El padre Orduña podía haberle mostrado cualquiera de las demás fotos del archivo y el también habría creído que era la suya: si estaba seguro no era por la cara en blanco y negro de un niño de otra época, sino por el nombre y los dos apellidos mecanografiados en el papel con letras mayúsculas. Leyó por encima la fecha y el encabezamiento,
Madrid,
la prosa cruenta y oficial que resumía en unas cuantas líneas su origen y la mancha con la que había nacido y el porvenir que se le asignaba,
hallándose su madre falta de medios e incapacitada por enfermedad y su padre cumpliendo fa arriba señalada condena,
al leer eso sintió que enrojecía y que el padre Orduña iba a darse cuenta. El niño de la foto no era él y la noche en la que lo hicieron viajar en el vagón de tercera de un tren helado y lentísimo sin decirle a dónde había sucedido en otra época del mundo, pero la vergüenza, y el remordimiento de sentirla, si eran plenamente suyos, los atributos íntimos de su identidad personal.
— Teníamos que enderezaros, que cristianizaros —dijo el padre Orduña—. Nos decían que os enviaban aquí para que os arrancáramos la mala simiente que vuestros padres os habrían inculcado en el alma. Éramos como misioneros, como evangelizadores.

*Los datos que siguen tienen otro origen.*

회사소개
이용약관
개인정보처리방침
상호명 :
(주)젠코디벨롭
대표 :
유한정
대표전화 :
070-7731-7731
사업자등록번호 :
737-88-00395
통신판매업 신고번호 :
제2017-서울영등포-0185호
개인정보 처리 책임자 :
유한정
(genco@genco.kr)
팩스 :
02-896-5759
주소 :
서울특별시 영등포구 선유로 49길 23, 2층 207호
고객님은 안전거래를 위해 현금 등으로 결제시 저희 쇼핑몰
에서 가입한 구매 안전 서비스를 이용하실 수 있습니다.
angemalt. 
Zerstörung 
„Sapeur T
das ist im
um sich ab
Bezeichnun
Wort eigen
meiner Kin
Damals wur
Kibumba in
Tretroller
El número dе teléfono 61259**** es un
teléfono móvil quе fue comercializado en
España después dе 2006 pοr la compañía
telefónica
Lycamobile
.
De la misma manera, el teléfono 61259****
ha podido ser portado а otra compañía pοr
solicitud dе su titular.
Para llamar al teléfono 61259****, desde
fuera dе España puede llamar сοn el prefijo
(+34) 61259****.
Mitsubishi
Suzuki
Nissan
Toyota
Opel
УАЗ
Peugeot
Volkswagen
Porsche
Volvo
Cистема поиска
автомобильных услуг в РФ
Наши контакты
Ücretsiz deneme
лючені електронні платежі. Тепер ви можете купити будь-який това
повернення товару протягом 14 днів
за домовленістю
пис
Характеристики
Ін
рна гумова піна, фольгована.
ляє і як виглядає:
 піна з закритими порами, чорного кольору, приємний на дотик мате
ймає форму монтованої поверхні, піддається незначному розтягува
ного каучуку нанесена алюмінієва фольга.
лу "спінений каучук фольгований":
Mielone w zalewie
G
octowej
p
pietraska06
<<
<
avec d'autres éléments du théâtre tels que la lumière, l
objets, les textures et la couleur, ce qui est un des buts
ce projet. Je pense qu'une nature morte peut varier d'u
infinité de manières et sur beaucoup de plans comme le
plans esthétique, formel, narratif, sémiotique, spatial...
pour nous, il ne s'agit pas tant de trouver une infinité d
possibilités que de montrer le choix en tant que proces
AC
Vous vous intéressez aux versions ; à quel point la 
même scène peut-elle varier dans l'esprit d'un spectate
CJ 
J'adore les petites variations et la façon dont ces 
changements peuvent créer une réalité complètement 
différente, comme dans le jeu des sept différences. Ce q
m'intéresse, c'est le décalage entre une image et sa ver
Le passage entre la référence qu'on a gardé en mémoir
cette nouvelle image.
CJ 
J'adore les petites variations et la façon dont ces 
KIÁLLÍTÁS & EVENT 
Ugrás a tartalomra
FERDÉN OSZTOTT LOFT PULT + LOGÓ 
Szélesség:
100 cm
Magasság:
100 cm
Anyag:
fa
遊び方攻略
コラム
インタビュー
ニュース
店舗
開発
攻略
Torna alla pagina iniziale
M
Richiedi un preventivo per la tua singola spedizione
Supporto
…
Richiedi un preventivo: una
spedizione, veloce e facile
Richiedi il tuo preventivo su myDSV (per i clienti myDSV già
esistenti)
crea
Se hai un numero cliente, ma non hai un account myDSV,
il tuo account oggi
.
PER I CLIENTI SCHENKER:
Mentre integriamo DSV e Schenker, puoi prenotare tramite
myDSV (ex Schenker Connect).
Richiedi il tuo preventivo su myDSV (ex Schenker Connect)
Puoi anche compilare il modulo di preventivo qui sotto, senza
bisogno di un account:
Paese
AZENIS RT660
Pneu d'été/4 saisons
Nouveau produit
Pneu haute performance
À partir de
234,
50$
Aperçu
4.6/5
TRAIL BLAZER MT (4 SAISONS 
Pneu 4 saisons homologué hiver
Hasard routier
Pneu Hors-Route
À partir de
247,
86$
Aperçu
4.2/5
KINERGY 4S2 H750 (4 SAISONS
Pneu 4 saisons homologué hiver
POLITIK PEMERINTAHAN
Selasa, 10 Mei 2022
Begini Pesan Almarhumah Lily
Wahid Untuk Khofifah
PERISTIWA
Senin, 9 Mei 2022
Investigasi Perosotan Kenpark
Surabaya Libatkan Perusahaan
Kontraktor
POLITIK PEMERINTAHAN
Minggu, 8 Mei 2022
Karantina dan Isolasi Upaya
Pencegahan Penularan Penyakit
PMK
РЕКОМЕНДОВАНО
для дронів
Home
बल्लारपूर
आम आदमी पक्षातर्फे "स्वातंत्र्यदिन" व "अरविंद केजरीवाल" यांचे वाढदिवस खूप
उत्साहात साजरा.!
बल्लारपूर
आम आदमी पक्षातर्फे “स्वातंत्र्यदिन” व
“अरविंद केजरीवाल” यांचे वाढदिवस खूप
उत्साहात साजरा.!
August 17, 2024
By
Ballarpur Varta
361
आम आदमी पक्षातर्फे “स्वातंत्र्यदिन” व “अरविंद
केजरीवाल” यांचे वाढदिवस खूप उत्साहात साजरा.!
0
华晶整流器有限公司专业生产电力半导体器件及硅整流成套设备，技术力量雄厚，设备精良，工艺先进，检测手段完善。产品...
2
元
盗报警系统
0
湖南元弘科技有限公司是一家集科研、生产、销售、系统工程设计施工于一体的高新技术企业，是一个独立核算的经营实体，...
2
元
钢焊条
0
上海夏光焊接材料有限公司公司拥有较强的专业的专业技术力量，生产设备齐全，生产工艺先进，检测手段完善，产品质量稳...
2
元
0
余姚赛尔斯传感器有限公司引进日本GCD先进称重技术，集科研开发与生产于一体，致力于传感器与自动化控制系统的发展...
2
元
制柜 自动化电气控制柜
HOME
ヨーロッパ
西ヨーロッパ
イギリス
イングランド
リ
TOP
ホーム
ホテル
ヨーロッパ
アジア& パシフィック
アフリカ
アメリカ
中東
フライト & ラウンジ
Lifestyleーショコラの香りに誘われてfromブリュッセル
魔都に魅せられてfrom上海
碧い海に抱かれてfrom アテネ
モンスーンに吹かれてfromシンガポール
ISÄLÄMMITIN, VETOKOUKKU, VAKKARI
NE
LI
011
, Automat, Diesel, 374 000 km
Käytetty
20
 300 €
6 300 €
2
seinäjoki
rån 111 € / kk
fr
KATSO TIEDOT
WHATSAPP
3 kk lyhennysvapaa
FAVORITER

—¿Usted creía entonces en eso?
—Por supuesto que lo creía —ahora fue el padre Orduña quien bajó la cabeza: cada cual lleva consigo su propio remordimiento, su variedad personal de vergüenza—. Yo tenía mis ideas sobre la caridad y los pobres, pero era un cura integrista. Había estado en la guerra en el lado de los que ganaron.
—¿Como capellán?
—No, hombre, ojalá —el padre Orduña fingía ordenar sobre la mesa las cartulinas de un fichero de alumnos—. Pegando tiros, de alférez provisional. Lo de hacerme cura vino luego. Una vocación tardía. Como la tuya por las fuerzas del orden.
El tono de impertinencia afectuosa no llegaba a velar un filo persistente de reprobación, algo que estaba en sus ojos, la clase de censura que es más eficaz porque no llega a formularse en palabras y se fortalece así en la culpa del otro.
—De algún modo tenía que ganarme la vida.
—¿Llegó a saberlo tu padre?
—Creo que no —el inspector se encogió de hombros y dejó sobre la mesa el papel con la foto: quería dar por terminada la visita, salir cuanto antes de la habitación—. Murió antes de que yo terminara Derecho. Pero bastante desgracia le parecía ya que un hijo suyo quisiera ser abogado y apolítico.